EXERCISES TO COMPLETE:
[1] Please reproduce a passage from the parenting devotional word for word, starting at "It is this deeper" and stopping after "Christ’s Name, Amen.".
[2] In the parenting devotional, what title did The Onion give its article on parenting?

(TEXT SECTION begins)

Parenting and the Grace of God
Whoever spares the rod hates his son, but he who loves him is diligent to discipline him. (Proverbs 13:24)
Some years ago The Onion, the satirical news site, published an amusing article on parenting. The article was entitled, “Study Finds Every Style of Parenting Produces Disturbed, Miserable Adults.”
A study released by the California Parenting Institute Tuesday shows that every style of parenting inevitably causes children to grow into profoundly unhappy adults.
‘Our research suggests that while overprotective parenting ultimately produces adults unprepared to contend with life's difficulties, highly permissive parenting leads to feelings of bitterness and isolation throughout adulthood,’ […]
‘And, interestingly, we found that anything between those two extremes is equally damaging, always resulting in an adult who suffers from some debilitating combination of unpreparedness and isolation. Despite great variance in parenting styles across populations, the end product is always the same: a profoundly flawed and joyless human being.’
The study did find, however, that adults often achieve temporary happiness when they have children of their own to perpetuate the cycle of human misery. (The Onion)
The article exposes a common anxiety for many modern parents: we are obsessed with techniques, of finding the right parenting style, the method that won’t screw up our kids. How can I find the right balance between discipline and love?
Now it’s certainly true that some technique, some parenting know-how, is useful. As our Proverb notes, discipline for children is essential, whether it is corporal (spanking) or verbal. From the moment they realize that they can walk or talk, most kids test the limits of acceptable behavior. And so parents must have guidelines for daily family life.
As I’ve raised my own children, though, I found that rather than trying to discover the perfect technique, to “balance” love and discipline as if they are competing with each other, it is better to increase both. If kids are acting out, they need more love and more discipline, more compassion and firm boundaries. In other words, it’s less about the perfect cocktail of parenting maneuvers and more about communicating that you are for your child. This is the way to help kids feel deeply secure that they are loved and that their parents believe in their potential for personal growth.
It is this deeper concern – not just the right techniques, but the right goals – that Scripture pushes us to consider. Throughout Proverbs we have seen that God is concerned with wise living not just for earthly success, but for the deeper character formation that it brings. Christian parenting is the call to nurture a young life to reflect God’s own beauty as fully as possible.
So today if you’re a parent – whether biological or spiritual – remember to show both love and discipline, for they work best together. And as you do, work toward God’s highest goal for families, that we would help each other to look like Him.
Father, thank you for the gift of family, in both physical and spiritual senses. By your Spirit, fill me with your love and responsibility today, to love those around me well I can. In Christ’s Name, Amen.

(TEXT SECTION ends)
(RAW DATA begins)

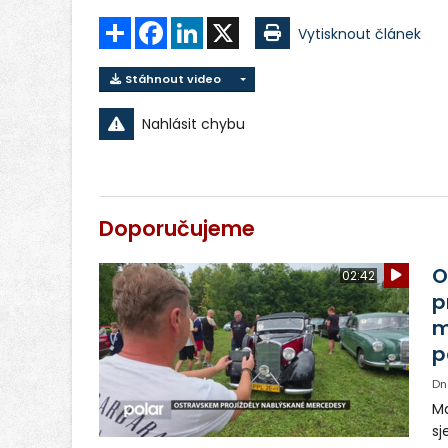
Sdílet
Facebook
LinkedIn
X
Vytisknout článek
Stáhnout video
Nahlásit chybu
Doporučujeme
O
02:42
p
m
p
Dn
Ma
sj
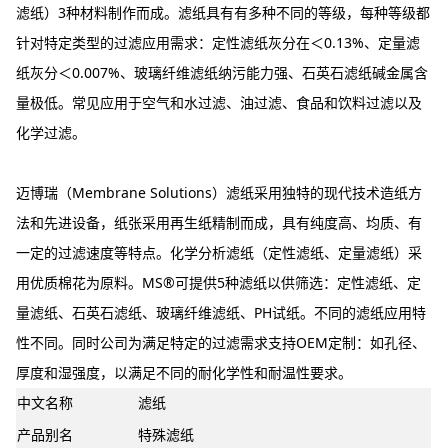
滤纸）3种材料制作而成。滤纸具有有多种不同的等级，每种等级都
针对特定类型的过滤应用需求：定性滤纸灰分在＜0.13%、定量滤
纸灰分＜0.007%、玻璃纤维滤纸纳污能力强、石英石滤纸碱金属含
量极低。常见应用于空气和水过滤、油过滤、食品和饮料过滤以及
化学过滤。
迈博瑞（Membrane Solutions）滤纸采用独特的现代技术造纸方
法和先进设备，纸张采用再生纸精制而成，具有纯度高、均质、有
一定的过滤速度等特点。化学分析滤纸（定性滤纸、定量滤纸）采
用优质棉花为原料。MS®可提供5种滤纸以供筛选：定性滤纸、定
量滤纸、石英石滤纸、玻璃纤维滤纸、PH试纸。不同的滤纸应用特
性不同。同时公司为满足特定的过滤需求支持OEM定制：如孔径、
厚度和湿强度，以满足不同的耐化学性和耐温性要求。
中文名称
滤纸
产品别名
特殊滤纸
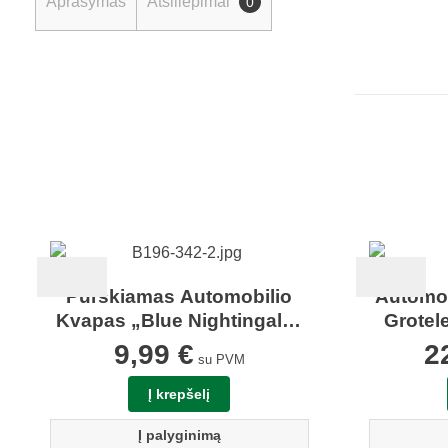
Aprašymas
Atsiliepimai
0
Purškiamas Automobilio
Automobi
Kvapas „Blue Nightingale”
Grotel
100ml Aromatic 89
9,99
€
2
su PVM
Į krepšelį
Į palyginimą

(RAW DATA ends)

SOLUTIONS TO THE PROBLEMS:
[1]
It is this deeper concern – not just the right techniques, but the right goals – that Scripture pushes us to consider. Throughout Proverbs we have seen that God is concerned with wise living not just for earthly success, but for the deeper character formation that it brings. Christian parenting is the call to nurture a young life to reflect God’s own beauty as fully as possible.
So today if you’re a parent – whether biological or spiritual – remember to show both love and discipline, for they work best together. And as you do, work toward God’s highest goal for families, that we would help each other to look like Him.
Father, thank you for the gift of family, in both physical and spiritual senses. By your Spirit, fill me with your love and responsibility today, to love those around me well I can. In Christ’s Name, Amen.

[2] "Study Finds Every Style of Parenting Produces Disturbed, Miserable Adults."